Hoy los lineups no se definen solo por trayectoria, ni por venta de entradas, ni por lo disruptivo de un sonido, sino por cuánto ruido hace un nombre antes de subirse al escenario. Artistas como Yami, con buena prensa, números digitales sólidos y presencia transversal en medios, encajan perfecto en el molde. Y la industria lo sabe: cada contrato firmado, cada presentación pactada, cada colaboración estratégica, va dibujando un mapa de visibilidad que después se traslada al vivo.
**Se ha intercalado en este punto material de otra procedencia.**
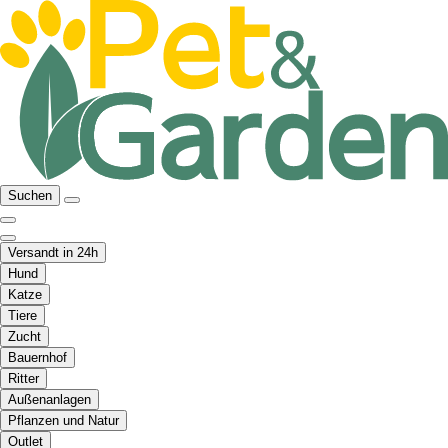
Suchen
Versandt in 24h
Hund
Katze
Tiere
Zucht
Bauernhof
Ritter
Außenanlagen
Pflanzen und Natur
Outlet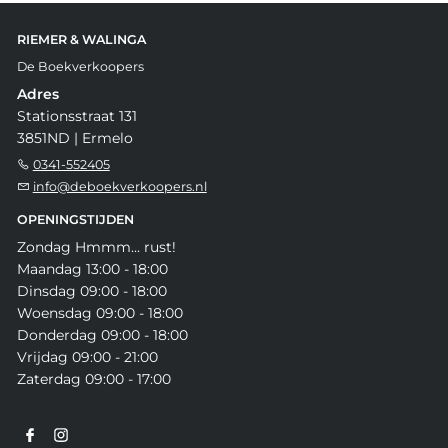
RIEMER & WALINGA
De Boekverkoopers
Adres
Stationsstraat 131
3851ND | Ermelo
0341-552405
info@deboekverkoopers.nl
OPENINGSTIJDEN
Zondag Hmmm... rust!
Maandag 13:00 - 18:00
Dinsdag 09:00 - 18:00
Woensdag 09:00 - 18:00
Donderdag 09:00 - 18:00
Vrijdag 09:00 - 21:00
Zaterdag 09:00 - 17:00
Mientras tanto, muchísimos artistas con una obra singular, con una voz propia, con circuitos alternativos, siguen quedando al margen. Porque en el ecosistema de los festivales masivos, el riesgo no es negocio. Lo es la previsibilidad, el algoritmo, el engagement.
¿Significa eso que artistas como Safdie no tienen talento? Para nada. Pero sí señala que su ascenso no ocurre aislado, sino acompañado por una maquinaria que hace de la visibilidad un capital. En otras épocas se hablaba de “estar acomodado”; hoy alcanza con estar optimizado para el feed.
Y como toda figura visible, también le toca el lugar de chivo expiatorio. Porque el enojo no recae en quienes organizan los festivales ni en los criterios opacos con los que se curan los carteles, sino en quien —como Yami— aparece ahí con insistencia, muchas veces sin que la audiencia lo haya pedido.
La paradoja es evidente: se le exige a una artista joven que sea disruptiva, popular, auténtica y comercial al mismo tiempo, y se la castiga por haberlo logrado a través de los caminos que hoy el sistema ofrece.
¿Y entonces? Entonces nada. Entonces todo. Que Safdie esté en el Lolla no es el problema. El problema es que al final de día escuchemos música no como queremos sino como nos la venden.